• TASK REQUIREMENTS
Pick out every line of the records below containing the word "that" and copy each one. Case counts.

============================================================

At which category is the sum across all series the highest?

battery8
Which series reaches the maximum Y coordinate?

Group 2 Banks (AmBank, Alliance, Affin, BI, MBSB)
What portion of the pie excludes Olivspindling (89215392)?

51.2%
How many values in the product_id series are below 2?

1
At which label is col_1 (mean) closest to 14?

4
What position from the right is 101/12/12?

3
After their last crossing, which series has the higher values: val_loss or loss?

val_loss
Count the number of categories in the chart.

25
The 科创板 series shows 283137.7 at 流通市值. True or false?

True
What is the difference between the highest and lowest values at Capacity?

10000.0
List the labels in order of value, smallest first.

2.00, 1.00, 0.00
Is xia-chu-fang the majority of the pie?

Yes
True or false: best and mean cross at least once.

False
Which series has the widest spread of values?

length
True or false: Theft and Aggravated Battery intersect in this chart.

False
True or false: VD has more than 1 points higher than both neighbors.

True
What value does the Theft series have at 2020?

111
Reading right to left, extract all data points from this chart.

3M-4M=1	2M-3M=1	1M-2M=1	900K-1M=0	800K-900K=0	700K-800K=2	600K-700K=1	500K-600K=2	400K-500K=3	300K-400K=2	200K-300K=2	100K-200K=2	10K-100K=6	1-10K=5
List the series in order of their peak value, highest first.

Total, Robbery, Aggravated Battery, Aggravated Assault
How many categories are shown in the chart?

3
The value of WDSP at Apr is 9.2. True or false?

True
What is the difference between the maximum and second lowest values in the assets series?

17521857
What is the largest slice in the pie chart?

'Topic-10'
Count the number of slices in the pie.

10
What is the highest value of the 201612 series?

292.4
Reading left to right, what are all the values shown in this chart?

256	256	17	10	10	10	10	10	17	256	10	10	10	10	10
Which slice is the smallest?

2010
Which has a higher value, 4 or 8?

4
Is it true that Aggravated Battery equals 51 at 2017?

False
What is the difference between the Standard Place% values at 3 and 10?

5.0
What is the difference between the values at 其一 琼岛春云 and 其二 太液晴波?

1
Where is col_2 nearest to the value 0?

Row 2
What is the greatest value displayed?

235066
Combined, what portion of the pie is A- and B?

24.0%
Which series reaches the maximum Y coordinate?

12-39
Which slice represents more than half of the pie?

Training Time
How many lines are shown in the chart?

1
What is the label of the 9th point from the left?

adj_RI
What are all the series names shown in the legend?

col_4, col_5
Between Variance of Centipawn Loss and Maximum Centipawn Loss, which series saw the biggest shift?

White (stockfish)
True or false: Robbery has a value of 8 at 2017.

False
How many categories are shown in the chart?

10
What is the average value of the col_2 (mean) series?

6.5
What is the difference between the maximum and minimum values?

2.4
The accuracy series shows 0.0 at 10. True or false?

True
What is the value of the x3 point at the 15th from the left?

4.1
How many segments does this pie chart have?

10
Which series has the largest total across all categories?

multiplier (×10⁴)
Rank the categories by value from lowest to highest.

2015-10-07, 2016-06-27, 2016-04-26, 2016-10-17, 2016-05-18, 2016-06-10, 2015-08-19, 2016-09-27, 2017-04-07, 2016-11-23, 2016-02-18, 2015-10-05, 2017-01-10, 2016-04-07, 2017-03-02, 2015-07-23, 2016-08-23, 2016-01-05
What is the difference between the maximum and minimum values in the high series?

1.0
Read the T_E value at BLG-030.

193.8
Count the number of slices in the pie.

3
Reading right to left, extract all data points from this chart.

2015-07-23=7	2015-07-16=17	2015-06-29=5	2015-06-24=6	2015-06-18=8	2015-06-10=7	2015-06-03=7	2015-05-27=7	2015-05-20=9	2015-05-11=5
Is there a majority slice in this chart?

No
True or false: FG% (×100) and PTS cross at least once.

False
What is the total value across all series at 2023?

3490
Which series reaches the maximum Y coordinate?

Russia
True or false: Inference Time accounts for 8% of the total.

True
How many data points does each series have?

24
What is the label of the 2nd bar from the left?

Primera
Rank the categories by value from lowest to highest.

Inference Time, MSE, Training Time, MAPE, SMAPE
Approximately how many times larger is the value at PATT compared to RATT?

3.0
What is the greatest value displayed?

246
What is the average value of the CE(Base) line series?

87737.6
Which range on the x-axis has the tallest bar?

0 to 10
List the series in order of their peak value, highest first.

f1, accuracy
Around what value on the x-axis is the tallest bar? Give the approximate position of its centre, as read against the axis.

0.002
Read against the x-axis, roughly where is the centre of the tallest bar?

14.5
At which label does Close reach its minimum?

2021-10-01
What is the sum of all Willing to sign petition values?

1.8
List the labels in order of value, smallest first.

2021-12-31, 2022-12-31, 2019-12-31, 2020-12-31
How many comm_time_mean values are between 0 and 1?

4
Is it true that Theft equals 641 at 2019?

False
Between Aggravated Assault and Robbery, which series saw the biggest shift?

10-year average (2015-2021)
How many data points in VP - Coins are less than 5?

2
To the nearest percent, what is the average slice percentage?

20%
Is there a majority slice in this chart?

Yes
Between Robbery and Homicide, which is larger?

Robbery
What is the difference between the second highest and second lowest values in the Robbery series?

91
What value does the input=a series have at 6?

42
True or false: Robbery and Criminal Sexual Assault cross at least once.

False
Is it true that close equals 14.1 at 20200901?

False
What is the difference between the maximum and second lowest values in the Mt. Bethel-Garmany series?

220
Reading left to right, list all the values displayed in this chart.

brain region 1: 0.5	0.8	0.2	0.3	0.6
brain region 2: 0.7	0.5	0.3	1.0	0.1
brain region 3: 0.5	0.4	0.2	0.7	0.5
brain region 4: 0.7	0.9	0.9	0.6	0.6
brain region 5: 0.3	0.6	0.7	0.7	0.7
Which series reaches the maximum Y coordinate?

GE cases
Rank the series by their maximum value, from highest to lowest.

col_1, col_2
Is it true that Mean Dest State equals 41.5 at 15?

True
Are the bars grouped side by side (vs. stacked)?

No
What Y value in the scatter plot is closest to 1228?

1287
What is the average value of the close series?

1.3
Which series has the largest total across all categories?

============================================================

• SOLUTION
Is it true that Aggravated Battery equals 51 at 2017?
Is it true that Theft equals 641 at 2019?
Is it true that close equals 14.1 at 20200901?
Is it true that Mean Dest State equals 41.5 at 15?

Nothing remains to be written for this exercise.